The implant is not attached to the vertebrae, as it is held in place organically through design of the body interacting with the shape of the implant itself.
The entire operation generally takes between 30 to 60 minutes and most patients will be encouraged to stand and walk almost immediately after surgery. Some patients can leave the hospital the same day, but most will stay overnight for observation for a day or two before being released.
Patients will be advised to maintain limited physical exertion levels for 2 to 6 weeks on average. Prohibited activities include no backward bending or twisting of the spine, no strenuous exertion, no impact activities, no climbing stairs or using a stepper and no positioning that could put undue stress on the implant or the operated site.
Some patients will require physical therapy after the procedure, while most could benefit from it. A physical therapist trained in dealing with postoperative IPDS patients can be helpful in learning to live with the new implant and minimizing the risk of suffering activity-related complications.
IPDS demonstrates certain advantages over laminectomy, but is certainly far from a perfect treatment for lumbar spinal stenosis.
On the positive side, the Interspinous Process Decompression System is truly minimally invasive and does not disturb the spinal canal or the spinal nerves. This is a huge benefit compared to more invasive forms of spinal surgery typically used to resolve lumbar stenosis. This fact also greatly diminishes the incidence of spinal nerve damage and increased symptomology when compared to laminectomy and laminectomy/spondylodesis.
Interspinous Process Decompression System does not preclude the patient from undergoing more invasive versions of surgery, such as the above mentioned techniques, if the symptoms do not resolve with time.
When used for indicated patient conditions, the device demonstrates good results for relieving pain, with minimal risk of serious complications.
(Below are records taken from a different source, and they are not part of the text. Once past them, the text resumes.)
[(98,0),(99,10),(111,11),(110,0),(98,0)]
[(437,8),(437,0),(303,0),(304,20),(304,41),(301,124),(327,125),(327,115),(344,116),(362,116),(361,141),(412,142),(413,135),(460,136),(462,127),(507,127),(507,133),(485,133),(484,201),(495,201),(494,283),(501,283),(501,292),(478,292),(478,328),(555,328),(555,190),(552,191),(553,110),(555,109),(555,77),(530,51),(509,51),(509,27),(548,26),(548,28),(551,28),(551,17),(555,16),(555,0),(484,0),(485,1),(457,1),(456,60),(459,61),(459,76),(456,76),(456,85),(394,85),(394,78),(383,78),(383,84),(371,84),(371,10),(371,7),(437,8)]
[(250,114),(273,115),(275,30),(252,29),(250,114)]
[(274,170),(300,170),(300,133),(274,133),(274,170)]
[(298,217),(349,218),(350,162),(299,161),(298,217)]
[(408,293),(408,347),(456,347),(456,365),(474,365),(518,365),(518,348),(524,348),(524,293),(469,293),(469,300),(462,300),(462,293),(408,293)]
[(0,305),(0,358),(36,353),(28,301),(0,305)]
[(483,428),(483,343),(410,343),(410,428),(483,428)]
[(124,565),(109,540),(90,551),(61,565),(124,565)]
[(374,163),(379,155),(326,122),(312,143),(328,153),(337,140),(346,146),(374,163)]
The possible downside of Interspinous Process Decompression System implant use includes many negative patient citations, including a moderate degree of continuing pain. Some patients are not helped at all using the IPDS implant, while others suffer a recurrence of pain, even when the implant is shown to be optimally placed and functioning perfectly. These instances might speak more to diagnostic error than device ineffectiveness. Remember, inaccurate diagnosis is a huge concern in the back and neck pain treatment sector.
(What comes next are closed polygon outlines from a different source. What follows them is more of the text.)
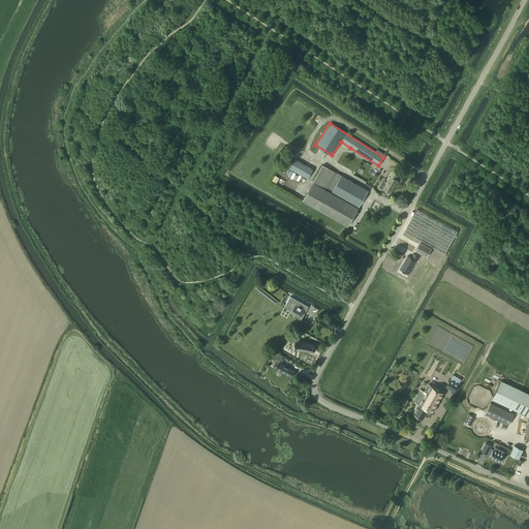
[(294,159),(289,168),(308,179),(313,169),(294,159)]
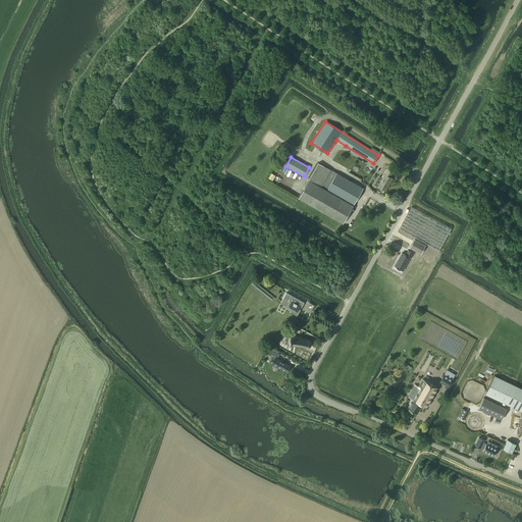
[(331,170),(318,162),(309,178),(299,198),(343,223),(354,203),(363,188),(331,169),(331,170)]
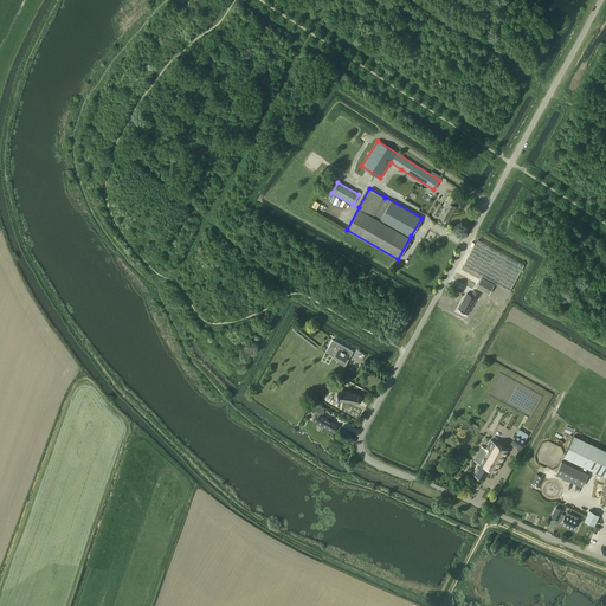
[(439,217),(437,220),(442,223),(444,219),(447,221),(456,206),(453,205),(456,200),(449,195),(443,205),(443,206),(444,207),(438,217),(439,217)]
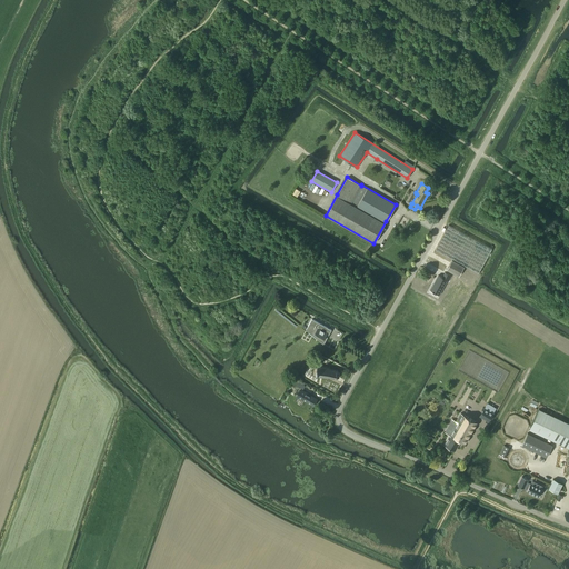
[(449,225),(435,250),(478,273),(492,249),(449,225)]
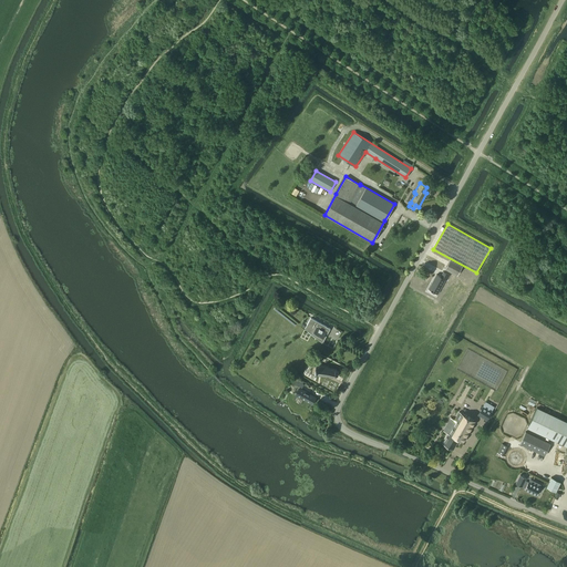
[(451,259),(446,266),(445,269),(457,275),(462,266),(451,259)]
There are some patients who report implant migration. The device can slip out of place, possibly causing serious pain and the potential for spinal joint injury. Spinous process fracture might cause this shift in position or can result from a spontaneous shift in implant position.
Some patients have reported implant failure due to design defects. The device consists of two parts and can fail given certain rare circumstances.
Some patients suffer implant rejection by their bodies or infections related to the implant device. While most infections can be cured, some are recurrent. Both scenarios of rejection and episodic infection usually entail implant removal.
We like to see progress being made towards providing potentially curative stenosis care without drastic and dangerous surgery. Sure, the Interspinous Process Decompression System procedure is not without risk, but it is usually far better tolerated, mind and body, than the alternative traditional surgical methods.
All treatments are designed to work for highly specific conditions and IPDS is no exception to this rule. We see evidence that in most cases of failed results that do not involve obvious device defect or slippage, the diagnosis is the most likely culprit for the unsatisfying outcome of therapy.
It is vital to remember that lumbar stenosis is universal as we get older and is often coincidental to pain suffered. Treatment results from all manner of stenosis therapies support this statement 100%.
If the X-Stop fails to deliver, it might be advised to reconsider the diagnosis naming the actual symptomatic source, as this might just be the weak link in the treatment chain.